13.36 There is very limited guidance on the scope of this provision, other than that based on patent law cases, referred to above.[58] It has been stated that ‘bona fide’ experiments on a protected plant variety—for example to discover if it resists a particular disease or can be cultured from tissue—are covered by the term ‘experimental purposes’, but that ‘the balance should fall on the side of the holder of the breeder’s right where the experiments are directed at commercial exploitation of the protected variety’.[59]

[45]Council Agreement relating to Community Patents No 89/695/EEC, 15 December 1989, OJ L 401/01.

[46] See, eg, Patents Act 1977 (UK) s 60(5).

[47] Organisation for Economic Co-operation and Development, Genetic Inventions, Intellectual Property Rights and Licensing Practices: Evidence and Policies (2002), 59.

[48] M Fysh, ‘Infringement, Experimental Use and Clinical Trials: The Experience of the United Kingdom and Ireland’ (Paper presented at Legal Issues in Exploiting Drug Patents in Europe, Licensing Executives Society Italy Conference, Milan, 12-13 December 2002).

[49]McDonald v Graham [1994] RPC 407.

[50]Roche Products Inc v Bolar Pharmaceutical Co 733 F 2d 858 (Fed Cir, 1984).

[51] 35 USC s 271(e)(1). Whether an activity is ‘reasonably related’ to seeking FDA approval has been narrowly interpreted in the case law. The legislative history of the Bolar exemption indicates that only a limited amount of testing to establish the bioequivalence of a generic drug substitute is permitted: S Michel, ‘The Experimental Use Exception to Infringement Applied to Federally Funded Inventions’ (1992) 7 Berkeley Technology Law Journal 369, 374.

[52]Patent Act 1985 (Canada) s 55.2(1).

[53]Patents Act 1953 (NZ) s 68B.

[54]Patents Act 1990 (Cth) s 78.

[55] See Ibid ss 70–79A.

[56] In Australia, it is possible to obtain dual protection over a plant variety using both the Patents Act and the Plant Breeder’s Rights Act.

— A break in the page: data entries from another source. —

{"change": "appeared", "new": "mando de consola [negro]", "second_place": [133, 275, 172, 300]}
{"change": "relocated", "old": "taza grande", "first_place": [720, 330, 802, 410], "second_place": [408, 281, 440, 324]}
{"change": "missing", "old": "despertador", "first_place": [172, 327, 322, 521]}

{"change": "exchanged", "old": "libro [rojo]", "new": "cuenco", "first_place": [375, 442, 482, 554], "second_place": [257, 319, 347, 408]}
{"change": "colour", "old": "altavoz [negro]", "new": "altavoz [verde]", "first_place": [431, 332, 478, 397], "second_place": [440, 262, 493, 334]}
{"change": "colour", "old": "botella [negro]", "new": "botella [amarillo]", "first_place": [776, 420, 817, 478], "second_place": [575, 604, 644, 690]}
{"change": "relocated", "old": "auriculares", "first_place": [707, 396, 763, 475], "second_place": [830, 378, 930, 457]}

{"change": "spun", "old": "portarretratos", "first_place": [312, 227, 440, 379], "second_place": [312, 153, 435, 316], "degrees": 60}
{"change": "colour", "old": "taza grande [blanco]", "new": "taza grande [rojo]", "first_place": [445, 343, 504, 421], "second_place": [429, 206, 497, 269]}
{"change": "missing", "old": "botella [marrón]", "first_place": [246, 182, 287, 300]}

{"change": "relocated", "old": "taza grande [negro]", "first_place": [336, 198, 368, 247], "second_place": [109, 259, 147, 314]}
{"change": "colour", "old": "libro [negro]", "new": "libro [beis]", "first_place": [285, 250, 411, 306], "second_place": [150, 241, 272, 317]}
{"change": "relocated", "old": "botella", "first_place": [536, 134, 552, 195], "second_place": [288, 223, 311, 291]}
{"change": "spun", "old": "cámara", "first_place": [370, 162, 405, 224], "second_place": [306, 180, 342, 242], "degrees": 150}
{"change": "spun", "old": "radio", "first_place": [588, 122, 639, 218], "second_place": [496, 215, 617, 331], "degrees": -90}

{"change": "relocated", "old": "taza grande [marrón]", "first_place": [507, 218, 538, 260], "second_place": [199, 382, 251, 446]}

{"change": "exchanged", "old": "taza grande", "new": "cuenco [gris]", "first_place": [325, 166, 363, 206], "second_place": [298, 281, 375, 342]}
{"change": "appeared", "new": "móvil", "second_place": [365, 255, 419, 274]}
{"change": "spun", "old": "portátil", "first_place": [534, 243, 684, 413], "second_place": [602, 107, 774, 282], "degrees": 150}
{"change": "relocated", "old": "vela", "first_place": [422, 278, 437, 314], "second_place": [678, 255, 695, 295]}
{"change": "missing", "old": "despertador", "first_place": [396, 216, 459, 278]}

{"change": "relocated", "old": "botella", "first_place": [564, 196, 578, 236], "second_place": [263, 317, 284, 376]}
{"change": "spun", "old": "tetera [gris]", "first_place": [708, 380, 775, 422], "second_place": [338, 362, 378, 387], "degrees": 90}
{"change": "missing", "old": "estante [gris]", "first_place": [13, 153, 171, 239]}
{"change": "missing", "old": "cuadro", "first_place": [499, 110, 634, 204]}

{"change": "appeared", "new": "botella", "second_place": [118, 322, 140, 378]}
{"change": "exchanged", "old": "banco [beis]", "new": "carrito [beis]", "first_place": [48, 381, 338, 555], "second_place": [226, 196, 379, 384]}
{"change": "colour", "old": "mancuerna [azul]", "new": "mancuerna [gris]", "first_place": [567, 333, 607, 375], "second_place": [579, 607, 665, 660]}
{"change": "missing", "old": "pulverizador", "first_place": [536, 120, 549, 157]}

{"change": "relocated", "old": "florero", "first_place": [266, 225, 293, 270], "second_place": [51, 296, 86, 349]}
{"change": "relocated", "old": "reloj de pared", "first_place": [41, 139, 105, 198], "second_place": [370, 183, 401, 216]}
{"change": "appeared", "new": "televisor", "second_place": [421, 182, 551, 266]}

Intellectual property protection for new varieties of plants is required by the International Convention for the Protection of New Varieties of Plants, [2000] ATS 6, (entered into force on 1 March 1989).

[57] At least for the purposes of s 51(xviii) of the Constitution, which empowers the Parliament to make laws with respect to ‘patents of inventions’: Grain Pool of Western Australia v Commonwealth of Australia (2000) 202 CLR 479.

[58] For example, Monsanto Co v Stauffer Chemical Co [1985] RPC 515.

[59] J Lahore, Patents, Trade Marks & Related Rights: Looseleaf Service (2001), [29,090].